Best 19th Century Oriental Rugs Show Same Strength as Other Top Traditional Art and Antiques

Jan David Winitz, president of Claremont Rug Company, today revealed that the percentage of his sales to “experienced connoisseurs” has grown steadily since last summer.

“Collectible rugs with deep artistic merit are selling strongly,” said Winitz, who founded Claremont in 1980. “Not unexpectedly, savvy buyers continue to recognize the unique opportunity that arises whenever rugs of rare magnitude become available.”

Winitz also said that in the past five months Claremont has completed eight projects in which clients worked with him to furnish their entire homes with fine rugs, up from five in the first eight months of 2008. He said he is also beginning work on two more “whole-home projects,” one in Arizona and another in the UK.

“Many of our knowledgeable clients come to us with a dual motivation: to exquisitely decorate their homes and to build collections of rugs that will continue to increase in rarity and desirability,” Winitz said.
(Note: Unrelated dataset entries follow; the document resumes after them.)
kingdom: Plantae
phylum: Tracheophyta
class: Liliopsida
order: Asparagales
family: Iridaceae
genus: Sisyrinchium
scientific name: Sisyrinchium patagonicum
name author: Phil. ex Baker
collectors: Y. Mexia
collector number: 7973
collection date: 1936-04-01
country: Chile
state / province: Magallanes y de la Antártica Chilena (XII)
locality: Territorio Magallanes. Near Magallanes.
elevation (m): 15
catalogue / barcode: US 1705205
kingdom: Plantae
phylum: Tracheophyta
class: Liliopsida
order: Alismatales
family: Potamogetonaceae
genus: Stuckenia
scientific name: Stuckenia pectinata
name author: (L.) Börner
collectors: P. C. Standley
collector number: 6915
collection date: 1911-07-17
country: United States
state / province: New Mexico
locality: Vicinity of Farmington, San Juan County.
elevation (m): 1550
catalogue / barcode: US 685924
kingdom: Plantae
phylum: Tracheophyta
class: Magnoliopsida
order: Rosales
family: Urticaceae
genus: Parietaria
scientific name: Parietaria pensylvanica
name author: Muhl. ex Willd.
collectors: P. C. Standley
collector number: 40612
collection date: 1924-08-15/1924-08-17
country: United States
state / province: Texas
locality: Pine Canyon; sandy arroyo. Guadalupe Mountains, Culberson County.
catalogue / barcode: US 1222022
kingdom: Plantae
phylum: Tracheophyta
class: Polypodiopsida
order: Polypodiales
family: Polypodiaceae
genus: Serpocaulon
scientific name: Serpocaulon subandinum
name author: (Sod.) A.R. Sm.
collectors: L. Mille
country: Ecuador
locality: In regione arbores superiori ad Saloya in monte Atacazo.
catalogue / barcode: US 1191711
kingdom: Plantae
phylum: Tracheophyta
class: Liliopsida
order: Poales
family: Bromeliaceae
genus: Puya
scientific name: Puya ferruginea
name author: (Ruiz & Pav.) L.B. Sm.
Because of this vigorous interest, Winitz revealed that he has added three new buyers to his international team and has redoubled his efforts to acquire the finest private collections to meet the demand.

Winitz also announced that sales of rugs from a 70-piece lot of art-level antique rugs acquired last month from the UK and Italian homes of a London-based family have been “extremely brisk.” The rugs range in value from $20,000 to $325,000 and many had been off the market for three to five decades.

Winitz said, “There has been strong activity in all levels of the collection, but the pieces in the “best-of-the-best category” have generated the greatest interest.” He mentioned that 15 rugs he described as “among the very finest of their types” were placed with the first clients who saw them.

Winitz said that interest in rare 18th and 19th-century Oriental rugs has demonstrated “a steadiness and stability” since J.P. Morgan, John Paul Getty, J.D. Rockefeller, and other prominent Americans built their collections in the early 20th century. He stressed, “The difference today is the profound lack of an ongoing supply of great rugs, which continues to dwindle as connoisseurs acquire them for their homes and collections.”

Winitz’s niche is experiencing the same phenomenon as other long-established collector categories. Souren Melikian, International Editor of Art + Auction reported in its February 2009 issue, “Major rarities continue to sell at top dollar, fueled by the knowledge of their scarcity – Rare works of the highest quality were being chased with as much enthusiasm as ever.”

Winitz also sees that a factor in his ongoing success is Claremont’s long standing at the forefront of the antique rug market. Similarly, The Wall Street Journal reported last month that in the Fine Arts field that art connoisseurs now “cozy up to experienced galleries.”

The strength of art and antiques niches that serve a serious collector base reflects the findings of the highly respected Mei Moses Fine Art Index, which reports, “Over the last three millennia there has never been a time when art was not important and appreciated.”

Winitz called the best antique rugs “undiscovered art.” He said, “Many art collectors are now acknowledging rugs as objects of equal or greater impact as other long-established art forms at a fraction of the price. The allure of these tangible assets has strengthened as clients turn their attention to principal protection.”